Adeney proclaims that people should not invest in the cryptocurrency, and argues that bitcoin is not an investment, likening it to "gold, tulip bulbs, Beanie Babies, 1999 dotcoms without any hope of a product plan...." in a recent blog post.

"These are all things that people have bought in the past, and driven to completely irrational prices, not because they did anything useful or produced any money and value to society, but solely because they thought they would be able to sell them to someone else for more in the future," he writes.

He calls the value of cryptocurrencies "valueless bits of computer data" and say their trading prices are "imaginary."

The personal finance guru — known for his popular blog and for retiring early, debt-free, at 30 — goes on to argue that those types of purchases are based on speculation, while investing involves, "buying an asset that actually creates products and services and cash flow for an extended period of time."

He also rebuffs the popular argument that bitcoin will skyrocket in value if it ever becomes the "world's currency." In order for bitcoin to be a real currency, Adeney claims, it must be three things: easy and frictionless for trading between people, widely accepted as a legal tender for all debts (both public and private) and stable in terms of value. Adeney argues that bitcoin does not meet any of this criteria.

Adeney warns that without regulation, cryptocurrency is a long way from being a good buy.

"These days, stocks are regulated by the SEC, precisely because in the olden days, there were many, many stocks issued that were much like Bitcoin. Marketed to unsophisticated investors as a get-rich-quick scheme. The very definition of an unsophisticated investor is 'being more willing to buy something, the more its price goes up,'" Adeney writes. "Don't be one of these fools."

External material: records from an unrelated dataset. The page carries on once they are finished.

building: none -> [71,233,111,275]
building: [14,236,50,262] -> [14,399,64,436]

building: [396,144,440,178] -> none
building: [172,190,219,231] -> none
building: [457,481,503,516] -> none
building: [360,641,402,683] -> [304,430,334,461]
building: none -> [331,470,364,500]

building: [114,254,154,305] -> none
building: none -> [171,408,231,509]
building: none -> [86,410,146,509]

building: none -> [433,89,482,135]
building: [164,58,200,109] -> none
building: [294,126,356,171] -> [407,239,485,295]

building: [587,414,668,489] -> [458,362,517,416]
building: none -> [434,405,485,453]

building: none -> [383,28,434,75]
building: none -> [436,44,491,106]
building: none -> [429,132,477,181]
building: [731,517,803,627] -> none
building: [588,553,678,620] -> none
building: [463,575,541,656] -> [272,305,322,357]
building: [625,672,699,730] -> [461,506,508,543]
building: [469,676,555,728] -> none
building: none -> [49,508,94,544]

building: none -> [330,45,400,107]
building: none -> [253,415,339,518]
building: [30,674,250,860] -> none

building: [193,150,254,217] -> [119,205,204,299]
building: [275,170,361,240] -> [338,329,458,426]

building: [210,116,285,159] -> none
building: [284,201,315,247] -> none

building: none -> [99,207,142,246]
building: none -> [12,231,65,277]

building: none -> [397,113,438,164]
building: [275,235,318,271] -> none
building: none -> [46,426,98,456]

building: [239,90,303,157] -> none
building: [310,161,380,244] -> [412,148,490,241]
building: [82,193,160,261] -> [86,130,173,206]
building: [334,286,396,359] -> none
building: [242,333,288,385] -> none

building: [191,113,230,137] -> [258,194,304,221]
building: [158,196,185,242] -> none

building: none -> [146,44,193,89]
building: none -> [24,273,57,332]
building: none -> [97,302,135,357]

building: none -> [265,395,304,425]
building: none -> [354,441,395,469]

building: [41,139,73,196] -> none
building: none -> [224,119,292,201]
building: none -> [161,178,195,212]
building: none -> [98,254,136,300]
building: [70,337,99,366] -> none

Financial industry titans caution investors about cryptocurrency

Adeney is not alone in his attitude toward bitcoin.

"Shark Tank" star and investing expert Kevin O'Leary agrees that the cryptocurrency is too volatile to function as a currency.

"The fact is, it is so unstable — volatility is both directions, it's up and it's down — that nobody in a substantive transaction will take that risk," O'Leary told CNBC Make It in December. "So it is a long way from being a currency.

Instead, O'Leary likens buying bitcoin to gambling in Las Vegas. So does Tony Robbins.

Jordan Belfort, notoriously known as the "Wolf of Wall Street," has also warned investors against buying into the bitcoin frenzy.

"I think it's a huge danger right now that people are looking at this as the next great thing," Belfort previously told CNN Money. "It's a bubble for sure."

A laundry list of other financial experts and investors are also bucking the bitcoin trend, and are warning people to approach the risky investment with caution. JPMorgan Chase CEO Jamie Dimon has dubbed bitcoin as a "fraud" and CNBC's Jim Cramer on "Squawk Box" has likened the cryptocurrency to Monopoly money.

"It's kind of like Monopoly money. Obviously, there's people who use it. If you ever say anything bad about it, there's like this bitcoin mafia that comes after you. But it is an oddity that has nothing to do with us," Cramer says.

The value of bitcoin continues to ferociously fluctuate, and is currently trading at a little over $14,800 according to CoinDesk. Over 100,000 merchants worldwide accept bitcoin, CNBC Make It previously reported. Meanwhile, its rival cryptocurrency Ripple recently hit an all-time high with a value of $3.20.